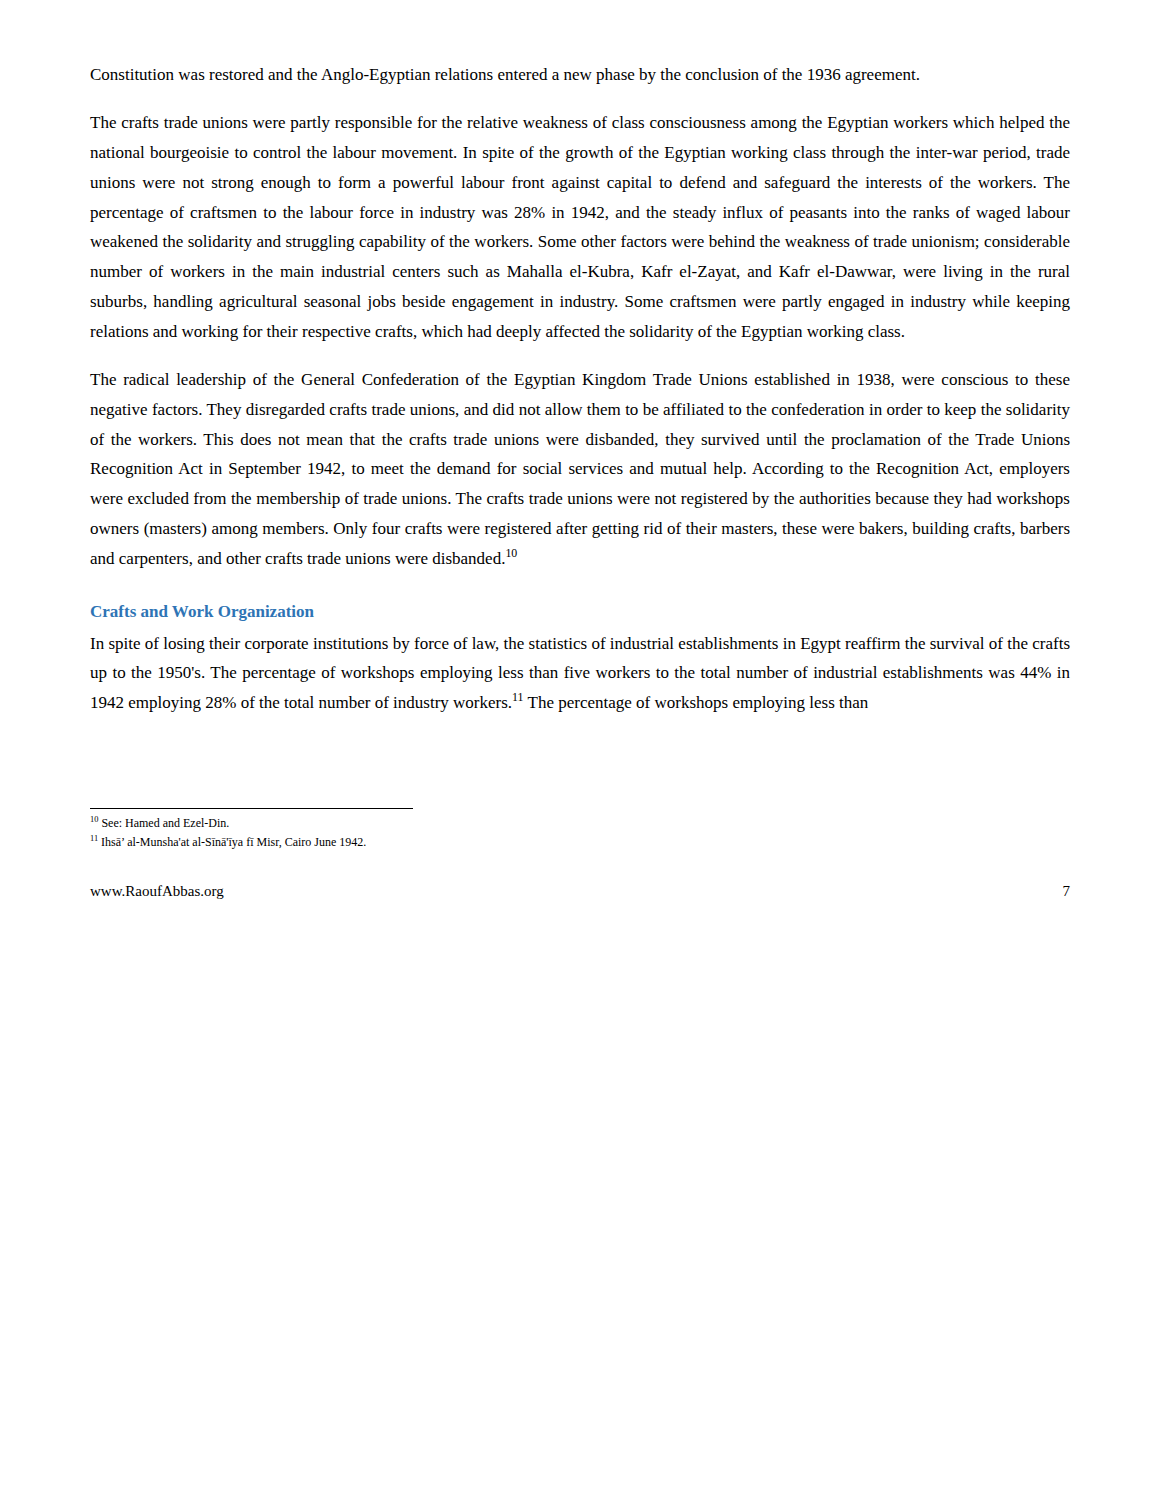Constitution was restored and the Anglo-Egyptian relations entered a new phase by the conclusion of the 1936 agreement.
The crafts trade unions were partly responsible for the relative weakness of class consciousness among the Egyptian workers which helped the national bourgeoisie to control the labour movement. In spite of the growth of the Egyptian working class through the inter-war period, trade unions were not strong enough to form a powerful labour front against capital to defend and safeguard the interests of the workers. The percentage of craftsmen to the labour force in industry was 28% in 1942, and the steady influx of peasants into the ranks of waged labour weakened the solidarity and struggling capability of the workers. Some other factors were behind the weakness of trade unionism; considerable number of workers in the main industrial centers such as Mahalla el-Kubra, Kafr el-Zayat, and Kafr el-Dawwar, were living in the rural suburbs, handling agricultural seasonal jobs beside engagement in industry. Some craftsmen were partly engaged in industry while keeping relations and working for their respective crafts, which had deeply affected the solidarity of the Egyptian working class.
The radical leadership of the General Confederation of the Egyptian Kingdom Trade Unions established in 1938, were conscious to these negative factors. They disregarded crafts trade unions, and did not allow them to be affiliated to the confederation in order to keep the solidarity of the workers. This does not mean that the crafts trade unions were disbanded, they survived until the proclamation of the Trade Unions Recognition Act in September 1942, to meet the demand for social services and mutual help. According to the Recognition Act, employers were excluded from the membership of trade unions. The crafts trade unions were not registered by the authorities because they had workshops owners (masters) among members. Only four crafts were registered after getting rid of their masters, these were bakers, building crafts, barbers and carpenters, and other crafts trade unions were disbanded.10
Crafts and Work Organization
In spite of losing their corporate institutions by force of law, the statistics of industrial establishments in Egypt reaffirm the survival of the crafts up to the 1950's. The percentage of workshops employing less than five workers to the total number of industrial establishments was 44% in 1942 employing 28% of the total number of industry workers.11 The percentage of workshops employing less than
10 See: Hamed and Ezel-Din.
11 Ihsā’ al-Munsha'at al-Sīnā'īya fī Misr, Cairo June 1942.
www.RaoufAbbas.org 7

=====

> **Activity**:
Without including any picture, reproduce all of the material exactly.

> **Exercise response**:
Constitution was restored and the Anglo-Egyptian relations entered a new phase by the conclusion of the 1936 agreement.
The crafts trade unions were partly responsible for the relative weakness of class consciousness among the Egyptian workers which helped the national bourgeoisie to control the labour movement. In spite of the growth of the Egyptian working class through the inter-war period, trade unions were not strong enough to form a powerful labour front against capital to defend and safeguard the interests of the workers. The percentage of craftsmen to the labour force in industry was 28% in 1942, and the steady influx of peasants into the ranks of waged labour weakened the solidarity and struggling capability of the workers. Some other factors were behind the weakness of trade unionism; considerable number of workers in the main industrial centers such as Mahalla el-Kubra, Kafr el-Zayat, and Kafr el-Dawwar, were living in the rural suburbs, handling agricultural seasonal jobs beside engagement in industry. Some craftsmen were partly engaged in industry while keeping relations and working for their respective crafts, which had deeply affected the solidarity of the Egyptian working class.
The radical leadership of the General Confederation of the Egyptian Kingdom Trade Unions established in 1938, were conscious to these negative factors. They disregarded crafts trade unions, and did not allow them to be affiliated to the confederation in order to keep the solidarity of the workers. This does not mean that the crafts trade unions were disbanded, they survived until the proclamation of the Trade Unions Recognition Act in September 1942, to meet the demand for social services and mutual help. According to the Recognition Act, employers were excluded from the membership of trade unions. The crafts trade unions were not registered by the authorities because they had workshops owners (masters) among members. Only four crafts were registered after getting rid of their masters, these were bakers, building crafts, barbers and carpenters, and other crafts trade unions were disbanded.10
Crafts and Work Organization
In spite of losing their corporate institutions by force of law, the statistics of industrial establishments in Egypt reaffirm the survival of the crafts up to the 1950's. The percentage of workshops employing less than five workers to the total number of industrial establishments was 44% in 1942 employing 28% of the total number of industry workers.11 The percentage of workshops employing less than
10 See: Hamed and Ezel-Din.
11 Ihsā’ al-Munsha'at al-Sīnā'īya fī Misr, Cairo June 1942.
www.RaoufAbbas.org 7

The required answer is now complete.